POISED ON THE EDGE OF GREATNESS

by Steve Osborn
Friday, April 16, 2010

For its program at Santa Rosa’s Newman Auditorium on April 16, the Amelia Trio opted for three unknown piano trios by known composers: Debussy, Bernstein and Chopin. All three trios are the works of teenagers, composed around the ages of 18 (Debussy), 19 (Bernstein) and 18 (Chopin). Although they all qualify as juvenilia, each trio already contains many elements of the composer’s characteristic style.

Those characteristics were evident during the opening bars of the Debussy, which were suffused with his signature impressionist style. Lush and sensuous tones predominated, heightened by the Amelia’s utterly relaxed playing. The musicians were clearly well rehearsed, and the string players rarely consulted their scores. Instead of burying their heads in notes, they looked at each other meaningfully while filling the room with gorgeous sound. Glissandos were the order of the day. Violinist Anthea Kreston was remarkably fluid and assured, and her cellist husband Jason Duckles matched her with a beautiful tone that carried throughout the acoustically resonant space.

Complementing this elegant couple was the diminutive pianist Rieko Aizawa, who played with the lid fully open, the better to control her dynamics. She is a consummate chamber musician, never letting her instrument overpower the strings, but rising to the soloistic occasion when circumstances demand.

All three played the Debussy to the hilt, moving from the expansiveness of the first movement, to the well articulated pizzicatos of the second, to the enchanting cello solo in the third, and finally to the cascading rhythms and forward propulsion of the last. It was a great performance, and the music was clearly like Debussy, but it wasn’t one of the later masterpieces that make his work so distinctive. Instead of real Debussy, it was a debut.

The situation was much the same with the Bernstein trio, which he composed while an undergraduate at Harvard. The sparse beginning led to frantic string work over a steady piano. Here Aizawa’s playing stood out, her lines articulated with an assured attack. The piano is, after all, a percussion instrument, and she brought those qualities to the fore while acting as a foil to the fluid string work.

The Bernstein unfolded as one might expect for a work written in 1937, when the jazzy rhythms of New York City were still relatively new. There was lots of pizzicato, lots of starts and stops, lots of playfulness. Again, it wasn’t a masterpiece, but it contained many of the familiar styles that bloomed in West Side Story and On the Town.

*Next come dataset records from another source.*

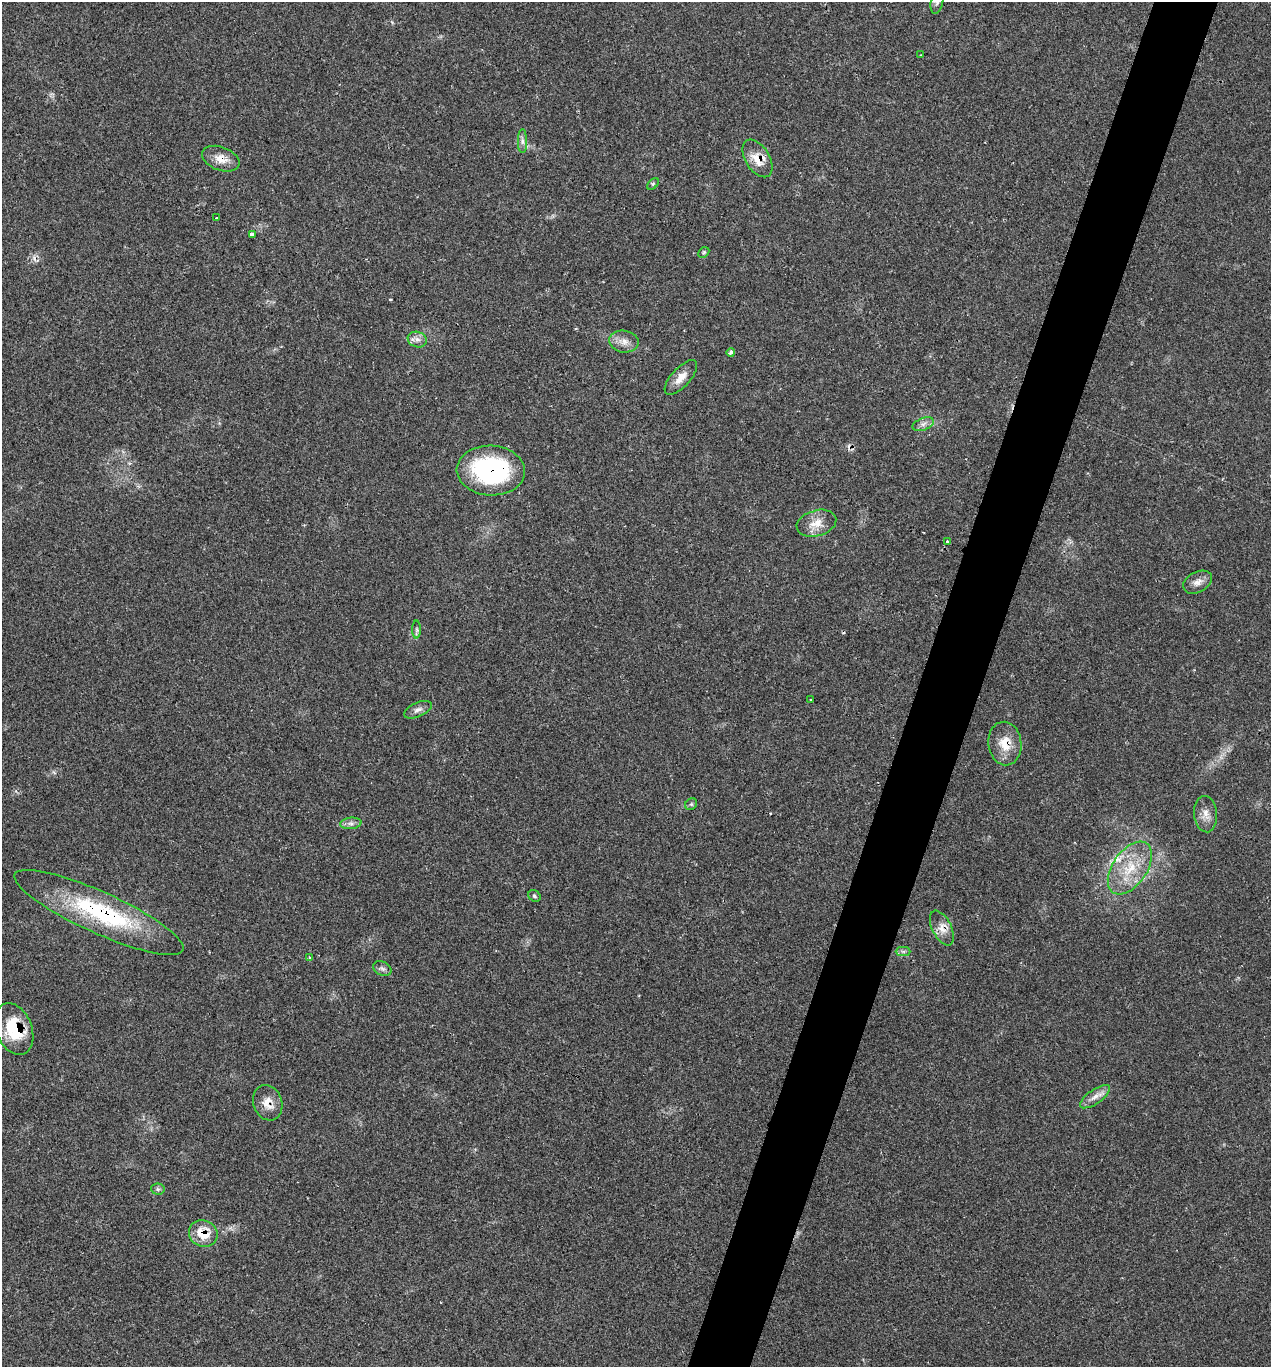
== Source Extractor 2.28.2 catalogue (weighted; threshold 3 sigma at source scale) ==
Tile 10 of 4 x 4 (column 2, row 3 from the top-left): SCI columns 1543-2811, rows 1370-2734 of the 5483 x 5469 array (HDU 1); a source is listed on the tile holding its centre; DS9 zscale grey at full resolution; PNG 1273 x 1369 px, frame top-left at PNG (2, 2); each listed source drawn as its Kron ellipse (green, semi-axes under 4 px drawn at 4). Shown black and unused: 5% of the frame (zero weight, under 2 of 3 exposures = <1% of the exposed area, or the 3 px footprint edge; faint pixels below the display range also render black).
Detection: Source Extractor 2.28.2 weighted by HDU 2 'WHT'; one run over the whole footprint, this tile lists its part. Background 0.0807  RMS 0.0059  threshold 0.0264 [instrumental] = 3 sigma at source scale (4.5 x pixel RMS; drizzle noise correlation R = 1.50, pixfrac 1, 0.05/0.05 arcsec/px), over >= 5 px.
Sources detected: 43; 1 inside a brighter object's white glare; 3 cosmic-ray / hot-pixel residue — neither listed nor drawn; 2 inside a brighter listed object's ellipse — not listed separately; the other 37 listed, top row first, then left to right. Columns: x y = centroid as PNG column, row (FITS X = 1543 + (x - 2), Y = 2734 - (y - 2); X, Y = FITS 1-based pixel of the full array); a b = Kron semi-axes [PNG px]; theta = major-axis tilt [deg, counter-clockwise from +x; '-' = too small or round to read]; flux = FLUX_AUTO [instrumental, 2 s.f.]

As for Chopin, the rarity of the trio performance was made extra rare by Kreston’s decision to play the violin part on a viola. In a witty introduction, she explained how Chopin himself had expressed the view that he should have written the violin part for viola, given that it “would accord better with the cello.” Indeed, most of the action occurs on the D and A strings, a domain that the viola shares with the violin. Based on this evidence, Kreston transcribed the violin part to the viola, retaining almost all the original notes, with only occasional forays downward.

Whatever the historical authenticity, Kreston demonstrated that she is a consummate chin player, equally at home on the violin, viola, or any other instrument that might fit under her chin. Her viola did indeed accord beautifully with the cello, particularly in the second movement, which features an extended duet between the two instruments.

As is inevitable with Chopin, however, the piano eventually came to the fore. After three movements of relatively balanced music, the fourth opened with a big piano solo and went on from there. It’s the only movement that really sounds like Chopin, with evocative Polish dance themes emerging from a filigree of notes. Both Kreston and Duckles stood aside as Aizawa played Chopin to the max. Like everything else on the program, it was a great performance, offering a lucid view of the composer’s early strivings toward a mature style.

That view summed up the entire performance. Three composers poised on the edge of greatness, played by a trio that is just beginning to hit its prime.